Trump ha inoltre proposto che, in questa fase iniziale, anche rappresentanti di Hamas possano contribuire al mantenimento della sicurezza, fungendo da forza di polizia locale sotto supervisione internazionale. Parallelamente, un contingente multinazionale dovrebbe coordinare il disarmo graduale delle milizie e il ritiro delle truppe israeliane.

Il fronte umanitario e gli aiuti internazionali

Sul piano umanitario, le Nazioni Unite hanno annunciato lo stanziamento di 20 milioni di dollari destinati a sostenere la popolazione di Gaza, in vista dell’inverno.
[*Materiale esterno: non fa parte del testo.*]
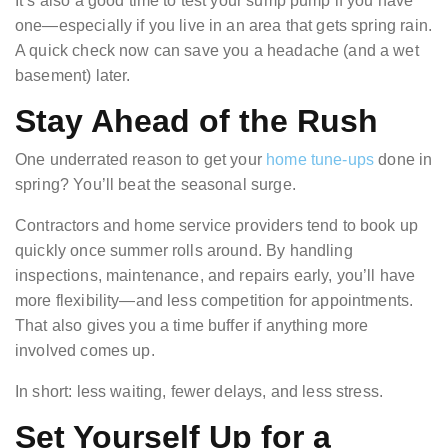
It’s also a good time to test your sump pump if you have
one—especially if you live in an area that gets spring rain.
A quick check now can save you a headache (and a wet
basement) later.
Stay Ahead of the Rush
One underrated reason to get your
home tune-ups
done in
spring? You’ll beat the seasonal surge.
Contractors and home service providers tend to book up
quickly once summer rolls around. By handling
inspections, maintenance, and repairs early, you’ll have
more flexibility—and less competition for appointments.
That also gives you a time buffer if anything more
involved comes up.
In short: less waiting, fewer delays, and less stress.
Set Yourself Up for a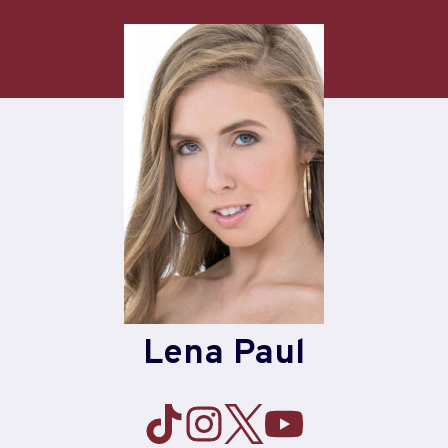
Skip
to
content
Lena Paul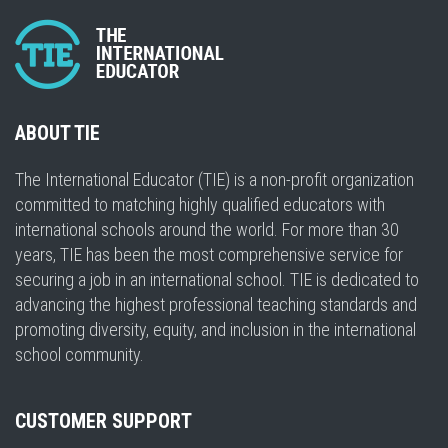
ABOUT TIE
The International Educator (TIE) is a non-profit organization
committed to matching highly qualified educators with
international schools around the world. For more than 30
years, TIE has been the most comprehensive service for
securing a job in an international school. TIE is dedicated to
advancing the highest professional teaching standards and
promoting diversity, equity, and inclusion in the international
school community.
CUSTOMER SUPPORT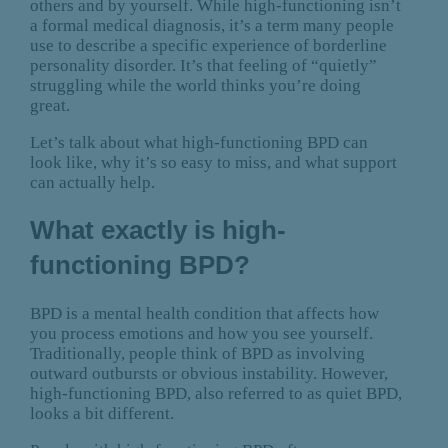
others and by yourself. While high-functioning isn’t
a formal medical diagnosis, it’s a term many people
use to describe a specific experience of borderline
personality disorder. It’s that feeling of “quietly”
struggling while the world thinks you’re doing
great.
Let’s talk about what high-functioning BPD can
look like, why it’s so easy to miss, and what support
can actually help.
What exactly is high-
functioning BPD?
BPD is a mental health condition that affects how
you process emotions and how you see yourself.
Traditionally, people think of BPD as involving
outward outbursts or obvious instability. However,
high-functioning BPD, also referred to as quiet BPD,
looks a bit different.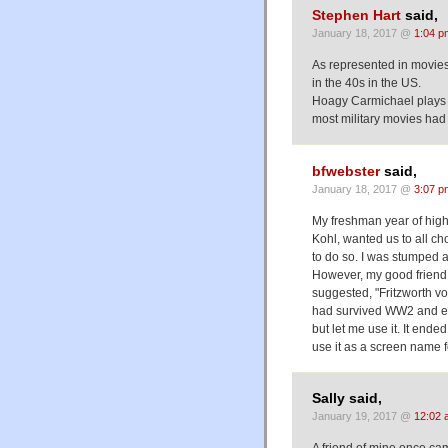
Stephen Hart
said,
January 18, 2017 @
1:04 p
As represented in movies,
in the 40s in the US.
Hoagy Carmichael plays 
most military movies had 
bfwebster
said,
January 18, 2017 @
3:07 p
My freshman year of high 
Kohl, wanted us to all c
to do so. I was stumped a
However, my good friend
suggested, "Fritzworth 
had survived WW2 and es
but let me use it. It ende
use it as a screen name f
Sally said,
January 19, 2017 @
12:02 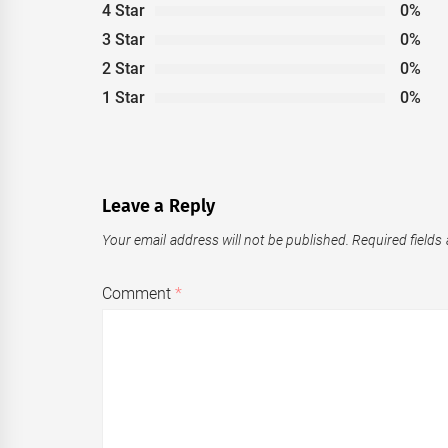
4 Star
0%
3 Star
0%
2 Star
0%
1 Star
0%
Leave a Reply
Your email address will not be published.
Required fields
Comment
*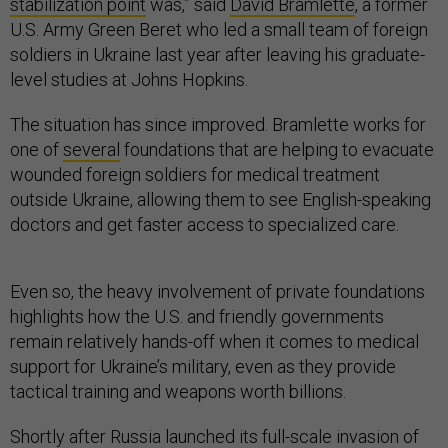
stabilization point
was,” said
David Bramlette
, a former
U.S. Army Green Beret who led a small team of foreign
soldiers in Ukraine last year after leaving his graduate-
level studies at Johns Hopkins.
The situation has since improved. Bramlette works for
one of
several
foundations that are helping to evacuate
wounded foreign soldiers for medical treatment
outside Ukraine, allowing them to see English-speaking
doctors and get faster access to specialized care.
Even so, the heavy involvement of private foundations
highlights how the U.S. and friendly governments
remain relatively hands-off when it comes to medical
support for Ukraine’s military, even as they provide
tactical training and weapons worth billions.
Shortly after Russia launched its full-scale invasion of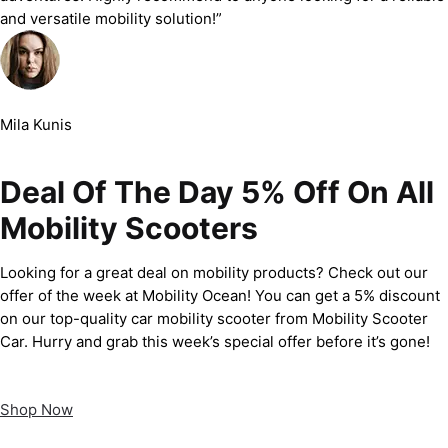
and versatile mobility solution!”
Mila Kunis
Deal Of The Day 5% Off On All
Mobility Scooters
Looking for a great deal on mobility products? Check out our
offer of the week at Mobility Ocean! You can get a 5% discount
on our top-quality car mobility scooter from Mobility Scooter
Car. Hurry and grab this week’s special offer before it’s gone!
Shop Now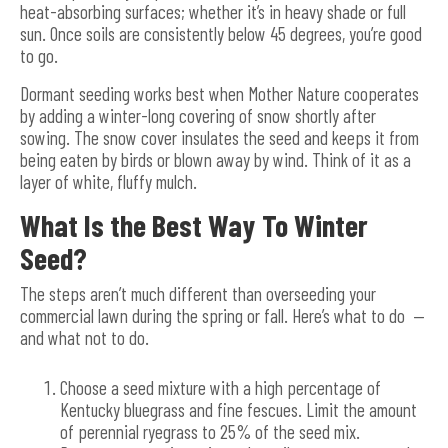
heat-absorbing surfaces; whether it’s in heavy shade or full
sun. Once soils are consistently below 45 degrees, you’re good
to go.
Dormant seeding works best when Mother Nature cooperates
by adding a winter-long covering of snow shortly after
sowing. The snow cover insulates the seed and keeps it from
being eaten by birds or blown away by wind. Think of it as a
layer of white, fluffy mulch.
What Is the Best Way To Winter
Seed?
The steps aren’t much different than overseeding your
commercial lawn during the spring or fall. Here’s what to do —
and what not to do.
Choose a seed mixture with a high percentage of
Kentucky bluegrass and fine fescues. Limit the amount
of perennial ryegrass to 25% of the seed mix.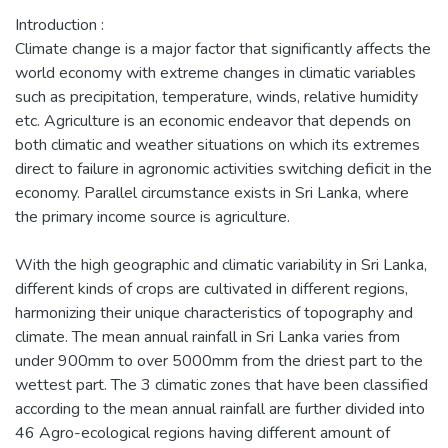
Introduction :
Climate change is a major factor that significantly affects the
world economy with extreme changes in climatic variables
such as precipitation, temperature, winds, relative humidity
etc. Agriculture is an economic endeavor that depends on
both climatic and weather situations on which its extremes
direct to failure in agronomic activities switching deficit in the
economy. Parallel circumstance exists in Sri Lanka, where
the primary income source is agriculture.
With the high geographic and climatic variability in Sri Lanka,
different kinds of crops are cultivated in different regions,
harmonizing their unique characteristics of topography and
climate. The mean annual rainfall in Sri Lanka varies from
under 900mm to over 5000mm from the driest part to the
wettest part. The 3 climatic zones that have been classified
according to the mean annual rainfall are further divided into
46 Agro-ecological regions having different amount of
I fondi serviranno a fornire carburante, assistenza sanitaria e approvvigionamenti di base, in collaborazione con le ONG presenti sul territorio.

Verso una nuova fase per il Medio Oriente

Il summit egiziano segna un passaggio chiave nel tentativo di ricomporre decenni di tensioni. “È un giorno incredibile per la pace”, ha dichiarato Trump, che ha definito l’accordo “il primo passo verso un Medio Oriente stabile e prospero”.

Restano tuttavia interrogativi sulla reale tenuta della tregua e sulla capacità delle parti di rispettare gli impegni presi. Ma per la prima volta dopo mesi di conflitto, la diplomazia torna al centro della scena.